Answer to Question 1
Transportation rates increase with distance but not in direct proportion to distance. This tapering-rate principle results from the carrier's ability to spread certain fixed shipment costs, such as loading, billing, and handling, over a greater number of miles. As noted by Edgar M. Hoover, a tapering rate in a one-source, one-market situation pulls the location to either the source or the market but not to a point in between.
A noted exception to the preceding rate structure is the blanket rate. The blanket rate does not increase with distance; it remains the same from one origin to all points in the blanket area. The carriers establish such rates to ensure a competitive price for a product in a given area, thereby ensuring demand for the product and its transportation. An example of a blanket rate would be the same rate on wine traveling from the West Coast to all points east of the Rocky Mountains, enabling the West Coast wine to compete with imported wines entering the East Coast.
The blanket rate eliminates any transportation cost advantage or disadvantage that companies associate with a given location. The blanket rate, then, is a mutation of the basic rate-distance relationship that eliminates the transportation rate as a locational determinant; it is the exception rather than the rule in transportation rates.
A specific blanket area is the commercial zone, the transportation definition of a particular city or town. It includes the municipality itself plus various surrounding areas. The commercial zone rates that carriers quote to a particular town or city also apply to points in the surrounding area within the commercial zone.

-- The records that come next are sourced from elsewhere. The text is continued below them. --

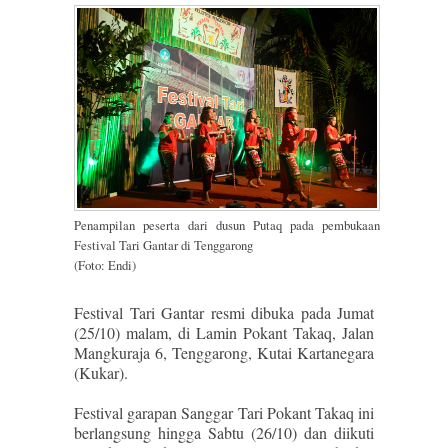
Penampilan peserta dari dusun Putaq pada pembukaan
Festival Tari Gantar di Tenggarong
(Foto: Endi)
Festival Tari Gantar resmi dibuka pada Jumat
(25/10) malam, di Lamin Pokant Takaq, Jalan
Mangkuraja 6, Tenggarong, Kutai Kartanegara
(Kukar).
Festival garapan Sanggar Tari Pokant Takaq ini
berlangsung hingga Sabtu (26/10) dan diikuti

The commercial zone's locational impact appears near the end of the location decision process when a company selects a specific site. If the specific site is beyond the limits of a municipality's commercial zone, rates that apply to the city do not apply to the site. Also, a site outside the commercial zone reduces carrier availability, especially the availability of motor carriers that define their operating scopes in terms of point-to-point operations.
Answer to Question 2
Area test markets
Some 4050 small metropolitan areas throughout the United States are known to marketing research firms as having characteristics (e.g., demographics, socioeconomic status) that are representative of the country as a whole. A few (two or three) of these areas are randomly sampled to be test markets, in which the product is made available for purchase.
Electronic test markets
For these tests, a sample of those metropolitan areas is selected, and within each market, there are households designated to be test and others to be control.. Given the tighter constraints, the validity of the electronic test market dominates that of the area test market, and yet the marketer still doesn't have everything under control.
Simulated test markets
These tests resemble the earlier product tests but are fleshed out in full glory: the product is real, not a prototype. A customer is recruited (e.g., via a mall-intercept) to go to an office (in the mall) where he is given play money and has an opportunity to buy the new product, which is offered among competitors' or related products.